While BATV is a good technique, we've seen that there can be some limitations with it when combining it with an SPF policy.  What else do we have to consider with BATV?

  1. Catch-all addresses or non-deliverable addresses - Some MTAs will look up the recipient in the SMTP conversation.  For example, in a hosted service, some companies will upload their valid email addresses and upon an inbound message, the hosted service checks to see if the user exists to whom the sender is delivering.  It allows the customer to not have to deal with a bounce, instead it's done upstream.  Similarly, catch-all addresses will deliver non-existent mail to the catch-all instead of bouncing it.

    Because BATV changes the recipient email address on all bounces, then you need to make sure that your MTA properly parses the BATV-signed recipient address.  Otherwise, your MTA will get the incoming message, check the recipient that list of valid email addresses will say "No, it doesn't exist because it's got this prvs=012345AbCd= in front of it, and none of my valid addresses contain it."

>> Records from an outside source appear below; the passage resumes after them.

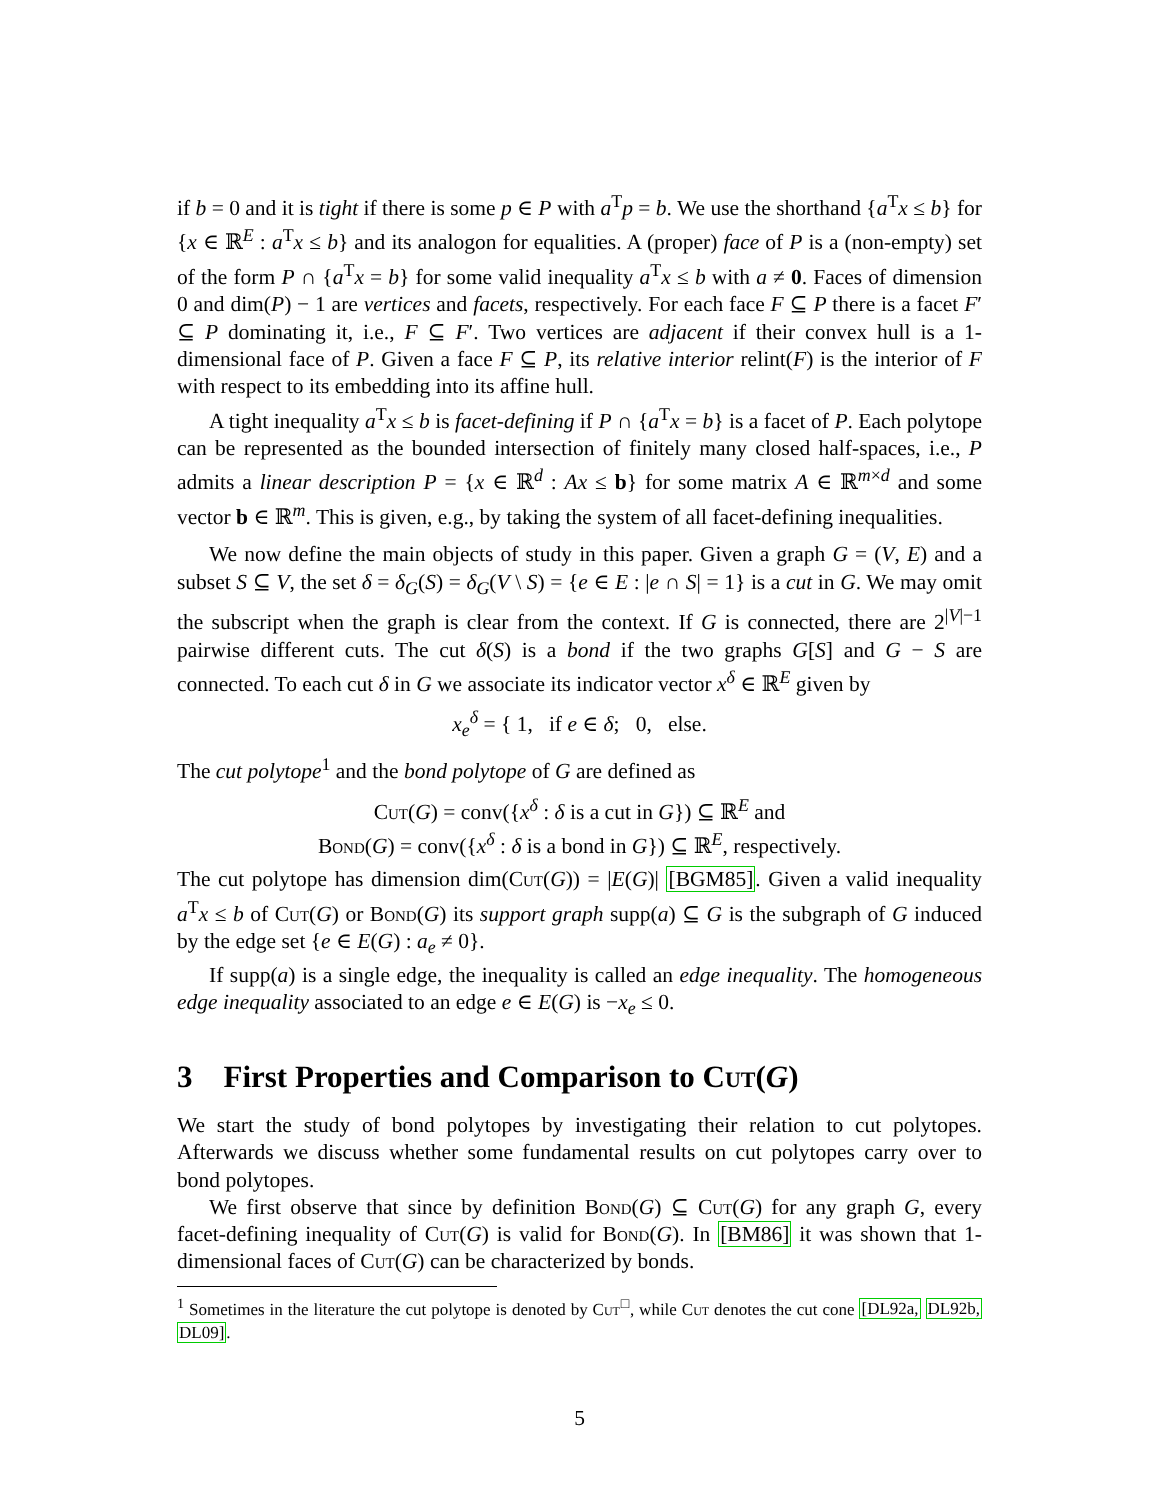if b = 0 and it is tight if there is some p ∈ P with a<sup>T</sup>p = b. We use the shorthand {a<sup>T</sup>x ≤ b} for {x ∈ ℝ<sup>E</sup> : a<sup>T</sup>x ≤ b} and its analogon for equalities. A (proper) face of P is a (non-empty) set of the form P ∩ {a<sup>T</sup>x = b} for some valid inequality a<sup>T</sup>x ≤ b with a ≠ 0. Faces of dimension 0 and dim(P) − 1 are vertices and facets, respectively. For each face F ⊆ P there is a facet F′ ⊆ P dominating it, i.e., F ⊆ F′. Two vertices are adjacent if their convex hull is a 1-dimensional face of P. Given a face F ⊆ P, its relative interior relint(F) is the interior of F with respect to its embedding into its affine hull.
A tight inequality a<sup>T</sup>x ≤ b is facet-defining if P ∩ {a<sup>T</sup>x = b} is a facet of P. Each polytope can be represented as the bounded intersection of finitely many closed half-spaces, i.e., P admits a linear description P = {x ∈ ℝ<sup>d</sup> : Ax ≤ b} for some matrix A ∈ ℝ<sup>m×d</sup> and some vector b ∈ ℝ<sup>m</sup>. This is given, e.g., by taking the system of all facet-defining inequalities.
We now define the main objects of study in this paper. Given a graph G = (V, E) and a subset S ⊆ V, the set δ = δ<sub>G</sub>(S) = δ<sub>G</sub>(V \ S) = {e ∈ E : |e ∩ S| = 1} is a cut in G. We may omit the subscript when the graph is clear from the context. If G is connected, there are 2<sup>|V|−1</sup> pairwise different cuts. The cut δ(S) is a bond if the two graphs G[S] and G − S are connected. To each cut δ in G we associate its indicator vector x<sup>δ</sup> ∈ ℝ<sup>E</sup> given by
x<sub>e</sub><sup>δ</sup> = { 1, if e ∈ δ; 0, else.
The cut polytope<sup>1</sup> and the bond polytope of G are defined as
Cut(G) = conv({x<sup>δ</sup> : δ is a cut in G}) ⊆ ℝ<sup>E</sup> and
Bond(G) = conv({x<sup>δ</sup> : δ is a bond in G}) ⊆ ℝ<sup>E</sup>, respectively.
The cut polytope has dimension dim(Cut(G)) = |E(G)| [BGM85]. Given a valid inequality a<sup>T</sup>x ≤ b of Cut(G) or Bond(G) its support graph supp(a) ⊆ G is the subgraph of G induced by the edge set {e ∈ E(G) : a<sub>e</sub> ≠ 0}.
If supp(a) is a single edge, the inequality is called an edge inequality. The homogeneous edge inequality associated to an edge e ∈ E(G) is −x<sub>e</sub> ≤ 0.
3 First Properties and Comparison to Cut(G)
We start the study of bond polytopes by investigating their relation to cut polytopes. Afterwards we discuss whether some fundamental results on cut polytopes carry over to bond polytopes.
We first observe that since by definition Bond(G) ⊆ Cut(G) for any graph G, every facet-defining inequality of Cut(G) is valid for Bond(G). In [BM86] it was shown that 1-dimensional faces of Cut(G) can be characterized by bonds.
<sup>1</sup> Sometimes in the literature the cut polytope is denoted by Cut<sup>□</sup>, while Cut denotes the cut cone [DL92a, DL92b, DL09].
5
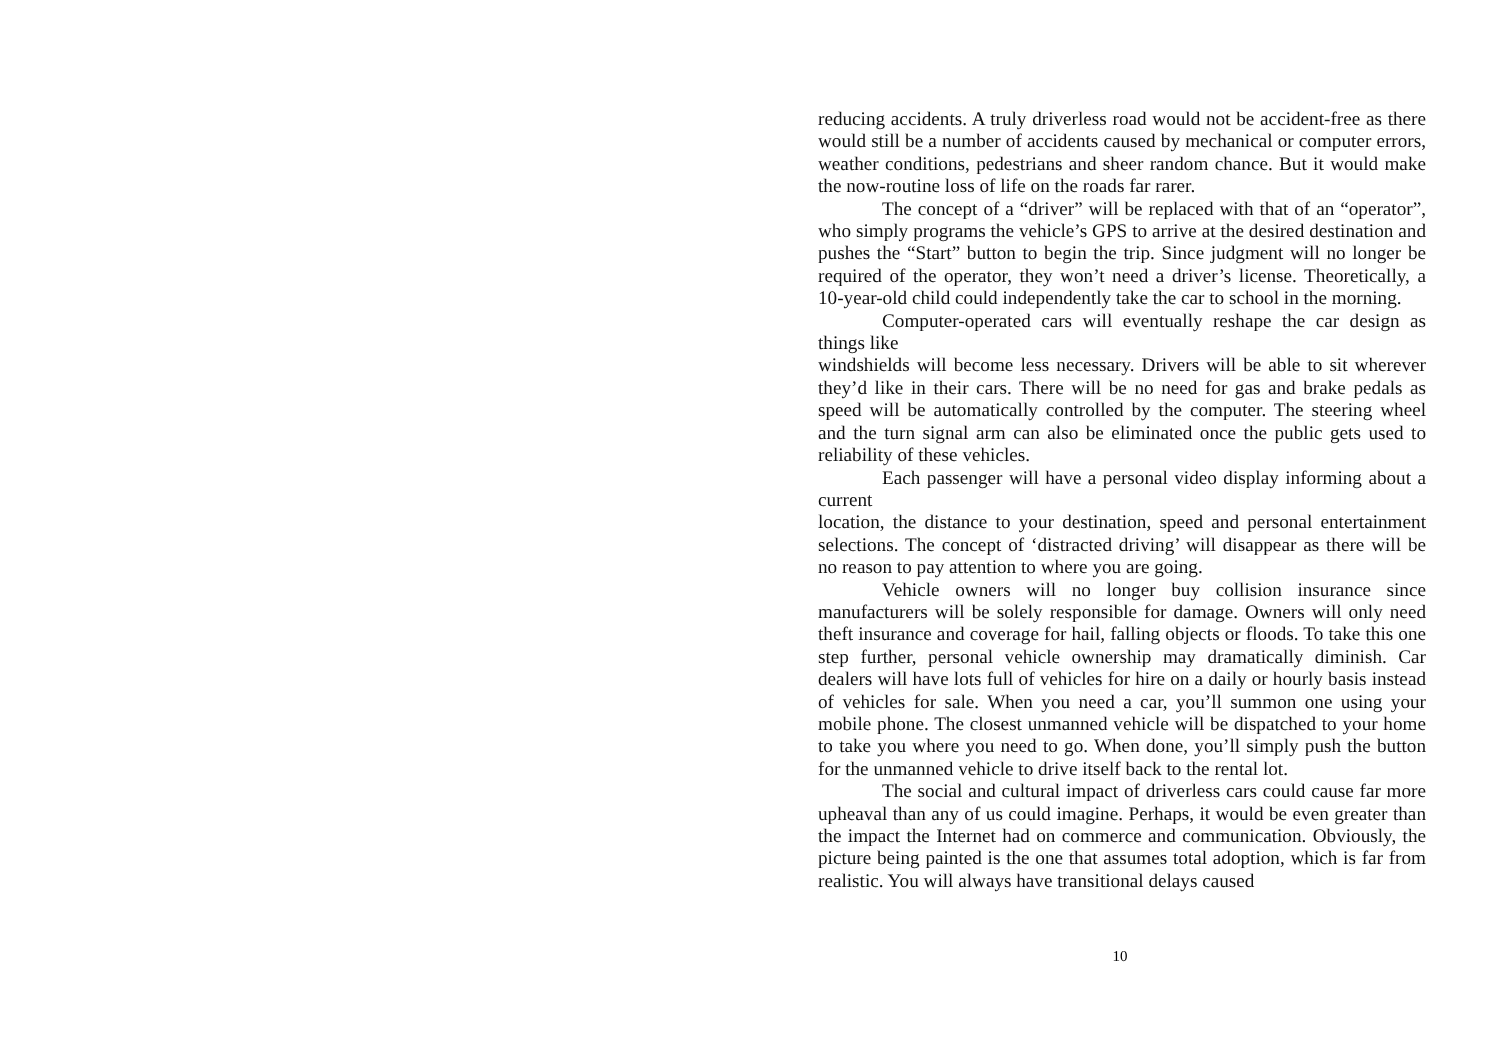reducing accidents. A truly driverless road would not be accident-free as there would still be a number of accidents caused by mechanical or computer errors, weather conditions, pedestrians and sheer random chance. But it would make the now-routine loss of life on the roads far rarer.
The concept of a “driver” will be replaced with that of an “operator”, who simply programs the vehicle’s GPS to arrive at the desired destination and pushes the “Start” button to begin the trip. Since judgment will no longer be required of the operator, they won’t need a driver’s license. Theoretically, a 10-year-old child could independently take the car to school in the morning.
Computer-operated cars will eventually reshape the car design as things like
windshields will become less necessary. Drivers will be able to sit wherever they’d like in their cars. There will be no need for gas and brake pedals as speed will be automatically controlled by the computer. The steering wheel and the turn signal arm can also be eliminated once the public gets used to reliability of these vehicles.
Each passenger will have a personal video display informing about a current
location, the distance to your destination, speed and personal entertainment selections. The concept of ‘distracted driving’ will disappear as there will be no reason to pay attention to where you are going.
Vehicle owners will no longer buy collision insurance since manufacturers will be solely responsible for damage. Owners will only need theft insurance and coverage for hail, falling objects or floods. To take this one step further, personal vehicle ownership may dramatically diminish. Car dealers will have lots full of vehicles for hire on a daily or hourly basis instead of vehicles for sale. When you need a car, you’ll summon one using your mobile phone. The closest unmanned vehicle will be dispatched to your home to take you where you need to go. When done, you’ll simply push the button for the unmanned vehicle to drive itself back to the rental lot.
The social and cultural impact of driverless cars could cause far more upheaval than any of us could imagine. Perhaps, it would be even greater than the impact the Internet had on commerce and communication. Obviously, the picture being painted is the one that assumes total adoption, which is far from realistic. You will always have transitional delays caused
10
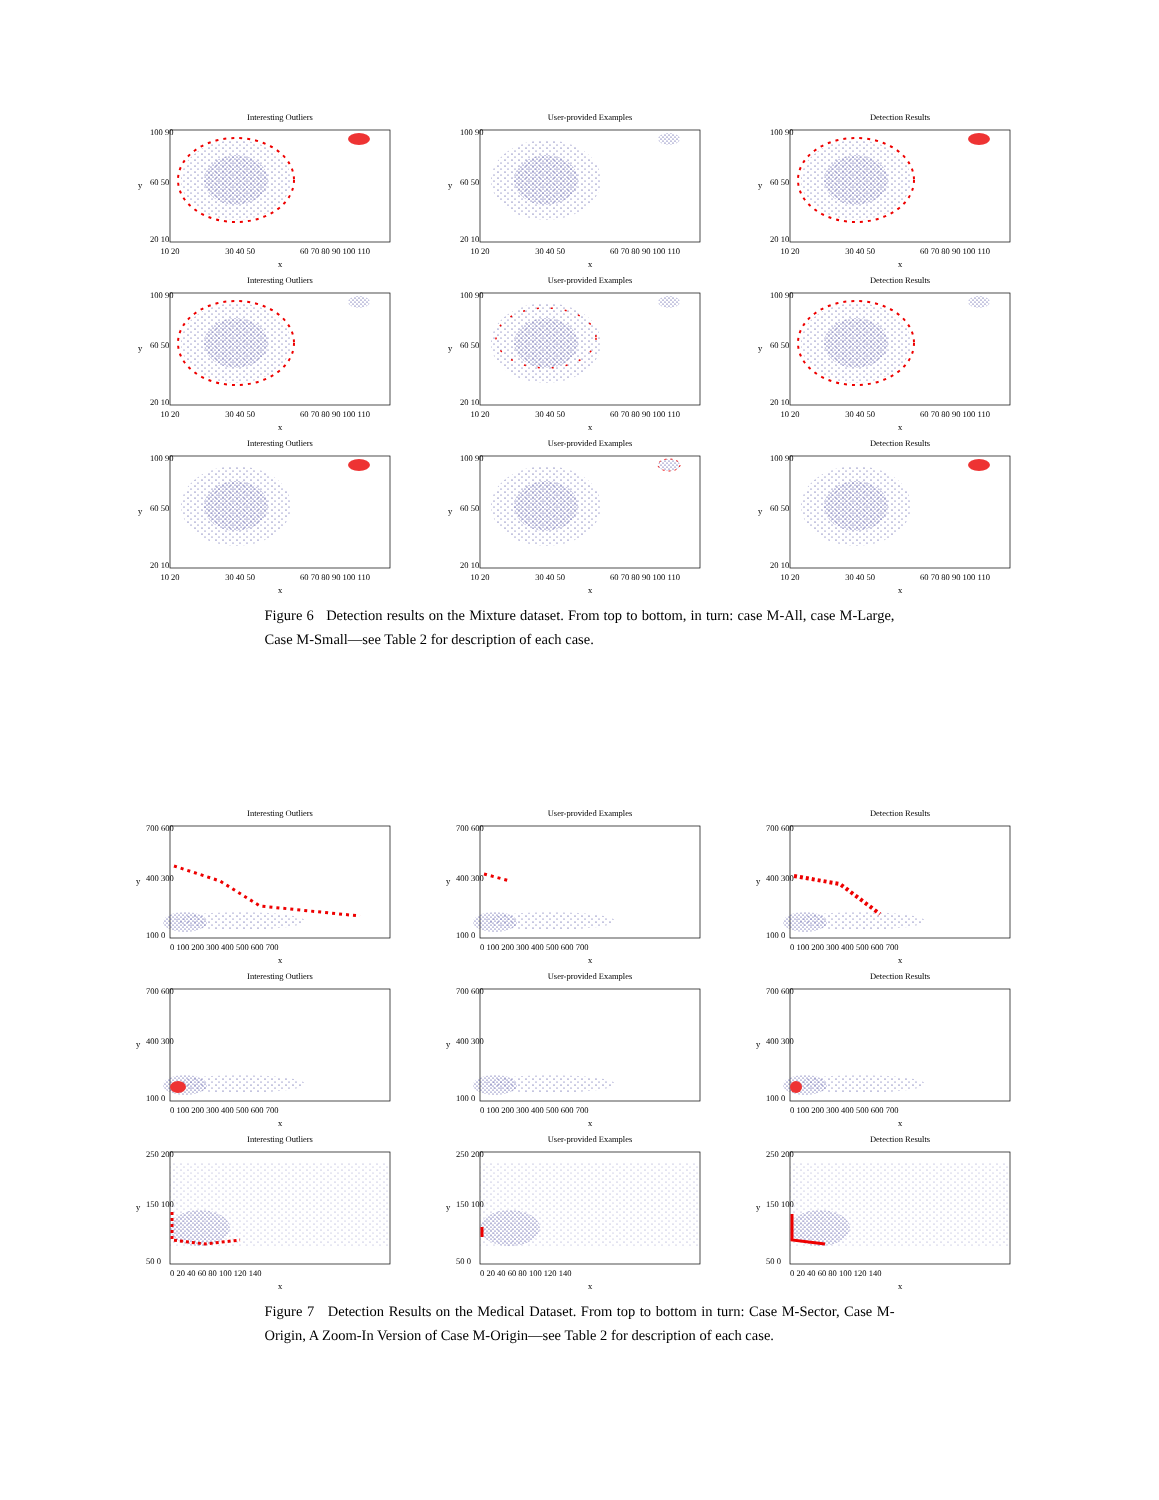Interesting Outliers
10 20
30 40 50
60 70 80 90 100 110
x
100 90
60 50
20 10
y
User-provided Examples
10 20
30 40 50
60 70 80 90 100 110
x
100 90
60 50
20 10
y
Detection Results
10 20
30 40 50
60 70 80 90 100 110
x
100 90
60 50
20 10
y
Interesting Outliers
10 20
30 40 50
60 70 80 90 100 110
x
100 90
60 50
20 10
y
User-provided Examples
10 20
30 40 50
60 70 80 90 100 110
x
100 90
60 50
20 10
y
Detection Results
10 20
30 40 50
60 70 80 90 100 110
x
100 90
60 50
20 10
y
Interesting Outliers
10 20
30 40 50
60 70 80 90 100 110
x
100 90
60 50
20 10
y
User-provided Examples
10 20
30 40 50
60 70 80 90 100 110
x
100 90
60 50
20 10
y
Detection Results
10 20
30 40 50
60 70 80 90 100 110
x
100 90
60 50
20 10
y
Figure 6 Detection results on the Mixture dataset. From top to bottom, in turn: case M-All, case M-Large, Case M-Small—see Table 2 for description of each case.
Interesting Outliers
0 100 200 300 400 500 600 700
x
700 600
400 300
100 0
y
User-provided Examples
0 100 200 300 400 500 600 700
x
700 600
400 300
100 0
y
Detection Results
0 100 200 300 400 500 600 700
x
700 600
400 300
100 0
y
Interesting Outliers
0 100 200 300 400 500 600 700
x
700 600
400 300
100 0
y
User-provided Examples
0 100 200 300 400 500 600 700
x
700 600
400 300
100 0
y
Detection Results
0 100 200 300 400 500 600 700
x
700 600
400 300
100 0
y
Interesting Outliers
0 20 40 60 80 100 120 140
x
250 200
150 100
50 0
y
User-provided Examples
0 20 40 60 80 100 120 140
x
250 200
150 100
50 0
y
Detection Results
0 20 40 60 80 100 120 140
x
250 200
150 100
50 0
y
Figure 7 Detection Results on the Medical Dataset. From top to bottom in turn: Case M-Sector, Case M-Origin, A Zoom-In Version of Case M-Origin—see Table 2 for description of each case.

    So, you need to make sure that you upgrade your inbound MTA to make sure it strips the leading BATV tag before doing a lookup.

    The next few points are paraphrased from the internet draft.

  2. Mailing Lists - BATV will cause problems with some mailing lists that identify posters by their bounce address. The list will not recognize the identical MailFrom addresses, because it will interpret the differing BATV attributes as part of the address. These services will either reject postings or pass them all to the moderator.

  3. Greylisters - Greylisting is sending a 4xx-level notification to a sender which means "Hey go away, come back later" on the theory that a spammer won't return but a legit sender will.  A correct BATV implementation will only result in routine delays in this case. However the result of BATV tagging MUST be a constant local-part, for a given message, and not (say) created at delivery time such that each retry gets a different validation string, which would prevent it from ever getting through to a greylisting site.

  4. Whitelisting/safe senders - If you send outbound mail and suddenly start signing it, people who have whitelisted your MAIL FROMs will suddenly stop recognizing your mail because the MAIL FROM will be different every day.  The solution to this, of course, is to update your MTA software such that it supports BATV and is capable stripping the BATV component of the MAIL FROM before doing sender lookups.

  5. Challenge-Response Systems - Meh.  If this doesn't work, no big loss.

So, to summarize, make sure you make a list of possible things that can break before implementing BATV.  Unintended consequences can be a major headache if customers start to complain and you have to re-roll out a feature.